Whitehorse Meadows Farm specializes in blueberries. Especially things made out of blueberries! They are new to the market this year. I've got a bag of their frozen blueberries in my freezer that I'm judiciously doling into smoothies and a couple of weeks ago I bought some of their Blueberry Mango Chutney. This little lady here, serendipitously suggested serving it with fresh salmon, which of course, I had just bought from Wilson. My husband said it was a perfect pairing. Since he was first introduced to Indian food in the late 1990's he has been looking for the perfect mango chutney. He said this was the closest thing he's ever had to the original one he fell in love with all those years ago! I do believe they have found a loyal customer!
Maharlika Farms is a great place to get unusual produce like long beans, and Chinese okra as well as the normal market produce fare. They also carry chicken and duck eggs. She is always ready with a recipe for unusual ingredients. She looks at you a little suspiciously and says, "You know how to cook this?" I love it. She wants everyone to appreciate her produce to the point of making sure they prepare it properly. She's the one who taught me how to cook Chinese okra, something I will be forever grateful for because that stuff is awesome! It was finally ready this week and I bought some. For the dinner I had planned for today, I was thinking I'd like some long beans, but she was out (busy market and all) so I settled for regular green beans instead. Serendipity.

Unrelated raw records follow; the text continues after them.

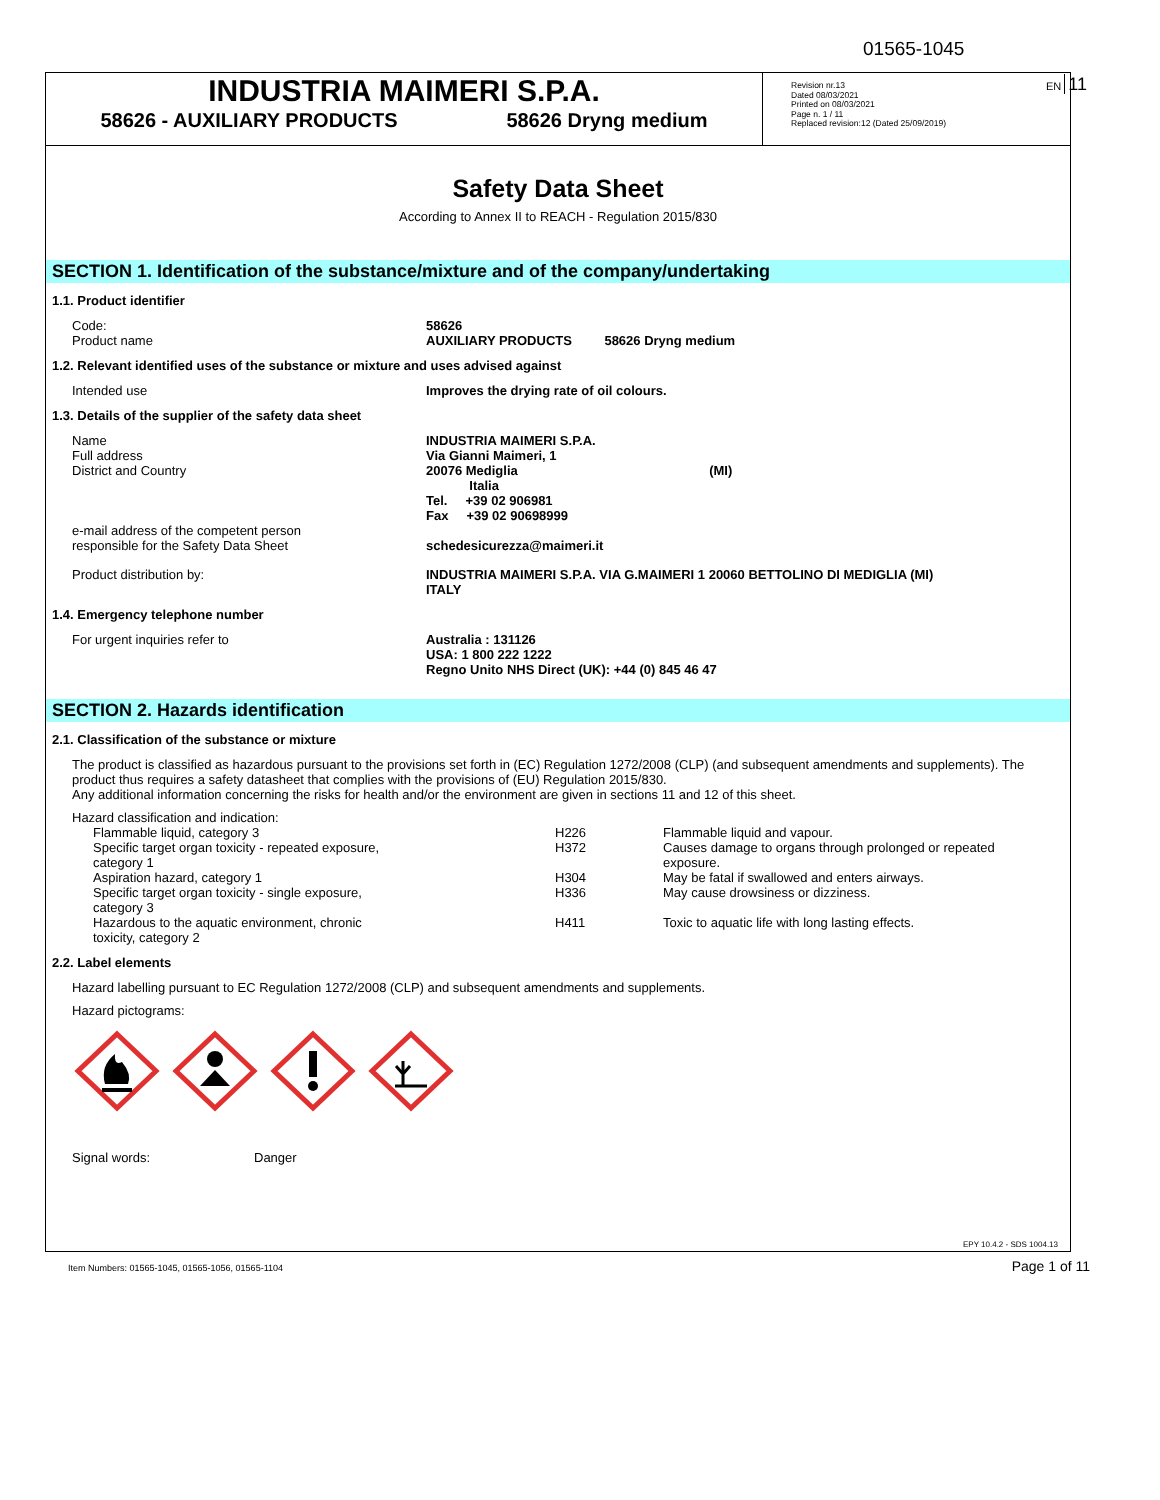01565-1045
EN 11
INDUSTRIA MAIMERI S.P.A.
58626 - AUXILIARY PRODUCTS 58626 Dryng medium
Revision nr.13
Dated 08/03/2021
Printed on 08/03/2021
Page n. 1 / 11
Replaced revision:12 (Dated 25/09/2019)
Safety Data Sheet
According to Annex II to REACH - Regulation 2015/830
SECTION 1. Identification of the substance/mixture and of the company/undertaking
1.1. Product identifier
| Code: Product name | 58626 AUXILIARY PRODUCTS 58626 Dryng medium |
1.2. Relevant identified uses of the substance or mixture and uses advised against
| Intended use | Improves the drying rate of oil colours. |
1.3. Details of the supplier of the safety data sheet
| Name Full address District and Country e-mail address of the competent person responsible for the Safety Data Sheet | INDUSTRIA MAIMERI S.P.A. Via Gianni Maimeri, 1 20076 Mediglia (MI) Italia Tel. +39 02 906981 Fax +39 02 90698999 schedesicurezza@maimeri.it |
| Product distribution by: | INDUSTRIA MAIMERI S.P.A. VIA G.MAIMERI 1 20060 BETTOLINO DI MEDIGLIA (MI) ITALY |
1.4. Emergency telephone number
| For urgent inquiries refer to | Australia : 131126 USA: 1 800 222 1222 Regno Unito NHS Direct (UK): +44 (0) 845 46 47 |
SECTION 2. Hazards identification
2.1. Classification of the substance or mixture
The product is classified as hazardous pursuant to the provisions set forth in (EC) Regulation 1272/2008 (CLP) (and subsequent amendments and supplements). The product thus requires a safety datasheet that complies with the provisions of (EU) Regulation 2015/830.
Any additional information concerning the risks for health and/or the environment are given in sections 11 and 12 of this sheet.
Hazard classification and indication:
| Flammable liquid, category 3 | H226 | Flammable liquid and vapour. |
| Specific target organ toxicity - repeated exposure, category 1 | H372 | Causes damage to organs through prolonged or repeated exposure. |
| Aspiration hazard, category 1 | H304 | May be fatal if swallowed and enters airways. |
| Specific target organ toxicity - single exposure, category 3 | H336 | May cause drowsiness or dizziness. |
| Hazardous to the aquatic environment, chronic toxicity, category 2 | H411 | Toxic to aquatic life with long lasting effects. |
2.2. Label elements
Hazard labelling pursuant to EC Regulation 1272/2008 (CLP) and subsequent amendments and supplements.
Hazard pictograms:
| Signal words: | Danger |
EPY 10.4.2 - SDS 1004.13
Item Numbers: 01565-1045, 01565-1056, 01565-1104
Page 1 of 11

And so begins the winding and serendipitous tale of the cilantro green beans:
When I was plating this up for pictures, I thought the beans needed a little something to fancy them up a bit. (Now, here's a little food photography secret for you: Not everything you see in pictures is what you think it is.) When I was plating it and deciding it looked boring, I thought a little dill would be the ticket since it typically pairs so well with beans and fish. But I didn't have any dill. As it happens though, in my garden, I am growing cilantro for the first time. You may know how much I disliked cilantro when I first started writing this blog, but recipes like the Thai Curry Soup and Garlic Herb Sauce have been slowly changing my palate over the last couple of years. When cilantro is about to go to seed, the leaves change and become frilly, delicate little things that look a lot like dill leaves. So I thought, "Well, it looks like dill, it'll probably taste OK, I'll just tell 'em it's dill." I don't like doing that sort of thing, because usually what you see is exactly what you get in my photographs, so I hope you'll forgive my momentary lapse. After I did my shoot, I started thinking... Hmmm... cilantro might actually be pretty good with the curry in that blueberry chutney... So I tasted the beans. And I didn't hate it. And I tasted them again. And I liked it. And I tasted them again and I ate the whole thing with my fingers before I even put the plate on the table! Cilantro goes really well with green beans! Who knew? And cilantro green beans apparently go super well with maple smoked salmon and blueberry mango chutney! My husband loved it! So there you go, if it hadn't been for you lovely people out there in Internetland, I literally never would have made this! SeRenDIPityyyyyyyy! And here it is...
Cilantro Green Beans
1 lb fresh green beans
1 sprig cilantro seed shoot (or two regular cilantro leaves), minced
1 pat butter
Wash and prep green beans (all I did was pinch off a few stems). Steam beans until tender but not smooshy, about 5-10 minutes. Plate and top with a little butter and sprinkle with cilantro.
I hope you have a serendipitously wonderful day today full of spontaneity and inconceivable deliciousness!